Another example of the terminator’s invincibility: at one point of the film, Brolin gets away from the terminator and crosses into Mexico, hiding the money beforehand. He leaves no paper trail, doesn’t call anybody (because he doesn’t even know himself where he is going) and there are no witnesses who know him. And yet, the terminator and another hit man, played by Woody Harrelson, find him in no time flat. How did they do this? We aren’t shown or told. It is assumed they were able to do so because they are Good At What They Do and Brolin is in over his head. This is another one of those plot devices employed by weak scriptwriters who couldn’t be bothered to flesh out the script.

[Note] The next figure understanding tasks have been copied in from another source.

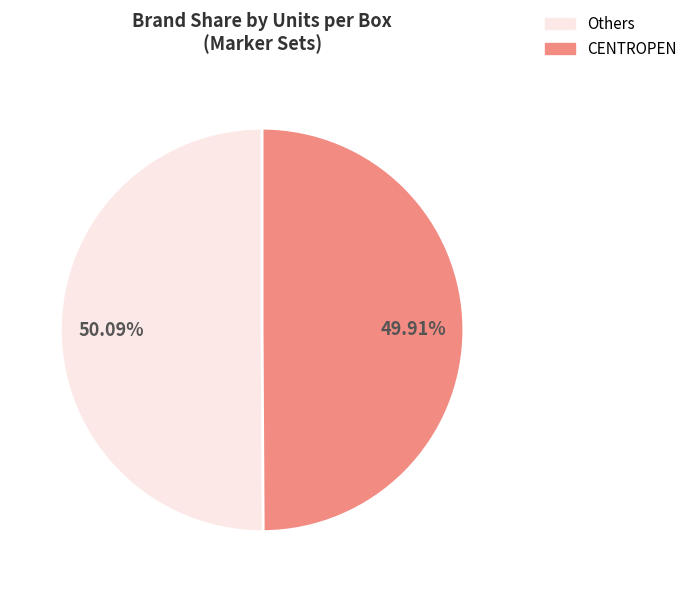

To the nearest percent, what is the average slice percentage?

50%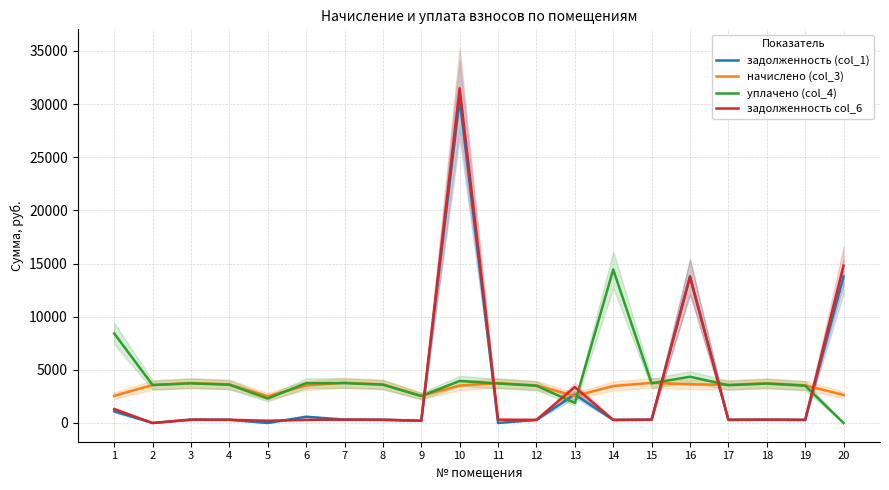

At which category does the chart reach its peak across all series?

10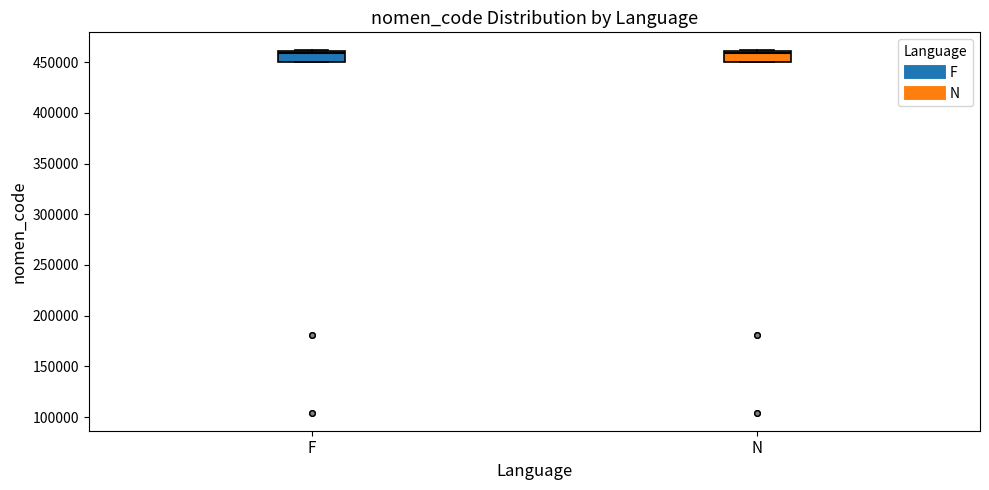

Reading left to right, transcribe this box plot: for each box, give where its median line is, the range the box spans, and where its two whiskers end, as read against the y-axis. The values are not printed on the chart, so give them approximately, as read against the axis.

F: median 460000 (just below the box's upper edge), box 450000 to 460000, whiskers 450000 to 460000
N: median 460000 (just below the box's upper edge), box 450000 to 460000, whiskers 450000 to 460000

One of the things I liked about The Terminator was that Arnold’s character was not evil, just ruthlessly efficient. When he walks into the Tech Noir to find Sarah Connor, he swats the doorman aside by crushing his hand because the doorman isn’t his goal. With the Cohen’s terminator, he is one part ruthlessly efficient and one part psycho. However, these two facets go ill together – a subject the Cohen’s never explore. For instance, as the terminator follows Brolin, he gratuitously kills dozens of people. His schtick in the film is that every time he kills, it is for some ‘principle’, and he has lots of ‘principles’. However murder is messy. Evidence is left behind. Victims resist. Other people see things. The police become restless. All of which interferes with his goal of recovering the money – or should, but doesn’t in this film.
A few technical details that doubtless didn’t bother the artsy craftsy types who reviewed the film but do bother the type of guys that are the movie’s natural audience:
The first is that the terminator is able to track Brolin thanks to a matchbook-size transponder left inside the suitcase of money. The terminator is able to find Brolin all the way from a different city using a receiver the size of a cigarette pack with a 2” antenna sitting on the passenger seat of a car. This in 1980! Anybody with even the most cursory understanding of communications technology can tell you this is flat out impossible – even today. The reason people are able to speak to each other on tiny cell phones is because of the intervention of large cell phone towers every several miles. Even state of the art military walkie-talkies have trouble if the intevening distance is several miles and there is no line-of-sight.
Another technical impossibility is that the terminator’s favorite weapon is a suppressed 12-gauge shotgun. A shotgun produces such a large volume of gas, that one would need a suppressor the size of a pail on the end of the barrel to acieve any adequate moise suppression.
With a good movie, technical faults like this would be forgiven, but with a mess like this, these things grate.